(A) as \( x \rightarrow-\infty, f(x) \rightarrow-\infty \) and as \( x \rightarrow \infty, f(x) \rightarrow-\infty \) (B) as \( x \rightarrow-\infty, f(x) \rightarrow \infty \) and as \( x \rightarrow \infty, f(x) \rightarrow-\infty \)

The behavior of a function \( f(x) \) as \( x \) approaches \( -\infty \) and \( \infty \) can provide important information about its overall shape and characteristics. Let's analyze the two cases you've presented: ### Case (A) - As \( x \rightarrow -\infty \), \( f(x) \rightarrow -\infty \) - As \( x \rightarrow \infty \), \( f(x) \rightarrow -\infty \) In this case, the function \( f(x) \) decreases without bound as \( x \) moves towards both negative and positive infinity. This suggests that the function may have a maximum value at some finite point, but it does not rise to positive values as \( x \) goes to either extreme.
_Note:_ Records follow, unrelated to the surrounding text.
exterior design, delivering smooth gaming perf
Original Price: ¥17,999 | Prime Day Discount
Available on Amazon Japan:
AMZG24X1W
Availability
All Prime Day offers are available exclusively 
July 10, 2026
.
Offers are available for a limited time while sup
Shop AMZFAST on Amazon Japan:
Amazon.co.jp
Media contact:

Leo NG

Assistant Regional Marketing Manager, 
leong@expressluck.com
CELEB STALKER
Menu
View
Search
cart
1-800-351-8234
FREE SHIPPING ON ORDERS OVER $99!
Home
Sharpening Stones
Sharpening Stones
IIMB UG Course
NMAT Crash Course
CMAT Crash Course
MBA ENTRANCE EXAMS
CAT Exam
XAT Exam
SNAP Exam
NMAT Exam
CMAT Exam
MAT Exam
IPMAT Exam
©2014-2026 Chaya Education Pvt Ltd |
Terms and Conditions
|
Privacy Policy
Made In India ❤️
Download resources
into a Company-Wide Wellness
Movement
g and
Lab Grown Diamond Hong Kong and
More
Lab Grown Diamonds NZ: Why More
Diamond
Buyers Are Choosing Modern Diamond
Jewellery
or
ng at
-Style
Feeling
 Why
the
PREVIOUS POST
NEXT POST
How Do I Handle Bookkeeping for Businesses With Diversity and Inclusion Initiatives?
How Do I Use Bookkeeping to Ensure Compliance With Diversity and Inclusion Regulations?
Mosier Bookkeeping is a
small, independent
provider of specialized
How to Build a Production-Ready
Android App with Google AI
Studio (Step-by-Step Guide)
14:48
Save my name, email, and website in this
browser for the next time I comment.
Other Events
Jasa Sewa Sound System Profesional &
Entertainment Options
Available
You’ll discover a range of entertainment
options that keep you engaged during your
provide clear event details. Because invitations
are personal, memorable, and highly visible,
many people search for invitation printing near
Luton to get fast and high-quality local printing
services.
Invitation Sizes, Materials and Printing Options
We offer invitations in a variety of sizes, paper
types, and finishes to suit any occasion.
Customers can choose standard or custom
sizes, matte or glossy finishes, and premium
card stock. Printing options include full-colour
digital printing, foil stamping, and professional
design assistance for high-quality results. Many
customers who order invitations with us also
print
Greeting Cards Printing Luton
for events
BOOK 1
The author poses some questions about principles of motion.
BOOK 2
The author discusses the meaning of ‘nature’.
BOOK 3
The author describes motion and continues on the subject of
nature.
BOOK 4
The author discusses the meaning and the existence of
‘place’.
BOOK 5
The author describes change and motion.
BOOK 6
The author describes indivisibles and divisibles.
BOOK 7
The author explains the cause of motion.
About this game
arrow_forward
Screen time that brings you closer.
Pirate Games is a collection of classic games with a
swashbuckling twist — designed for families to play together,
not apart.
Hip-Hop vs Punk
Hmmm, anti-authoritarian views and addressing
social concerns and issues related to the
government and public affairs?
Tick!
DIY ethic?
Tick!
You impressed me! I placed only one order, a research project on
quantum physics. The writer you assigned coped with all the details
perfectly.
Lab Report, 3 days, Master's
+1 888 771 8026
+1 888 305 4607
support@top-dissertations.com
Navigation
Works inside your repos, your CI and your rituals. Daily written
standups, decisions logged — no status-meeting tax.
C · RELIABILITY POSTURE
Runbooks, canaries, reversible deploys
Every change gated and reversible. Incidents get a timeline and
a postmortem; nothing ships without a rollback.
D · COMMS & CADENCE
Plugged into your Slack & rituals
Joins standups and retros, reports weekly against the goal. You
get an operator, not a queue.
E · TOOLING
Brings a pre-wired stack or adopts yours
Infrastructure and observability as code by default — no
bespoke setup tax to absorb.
A common example of such a function is a downward-opening parabola, like \( f(x) = -x^2 \). ### Case (B) - As \( x \rightarrow -\infty \), \( f(x) \rightarrow \infty \) - As \( x \rightarrow \infty \), \( f(x) \rightarrow -\infty \) In this scenario, the function \( f(x) \) increases without bound as \( x \) approaches negative infinity, but decreases without bound as \( x \) approaches positive infinity. This indicates that the function has a maximum point somewhere in between, and it could resemble an upward-opening parabola that eventually decreases, such as \( f(x) = x^2 - 1 \). ### Summary - **Case (A)** indicates a function that is always decreasing and approaches negative infinity at both extremes. - **Case (B)** indicates a function that increases to positive infinity on the left and decreases to negative infinity on the right, suggesting a maximum point in between. If you have a specific function in mind or need further analysis, feel free to provide more details!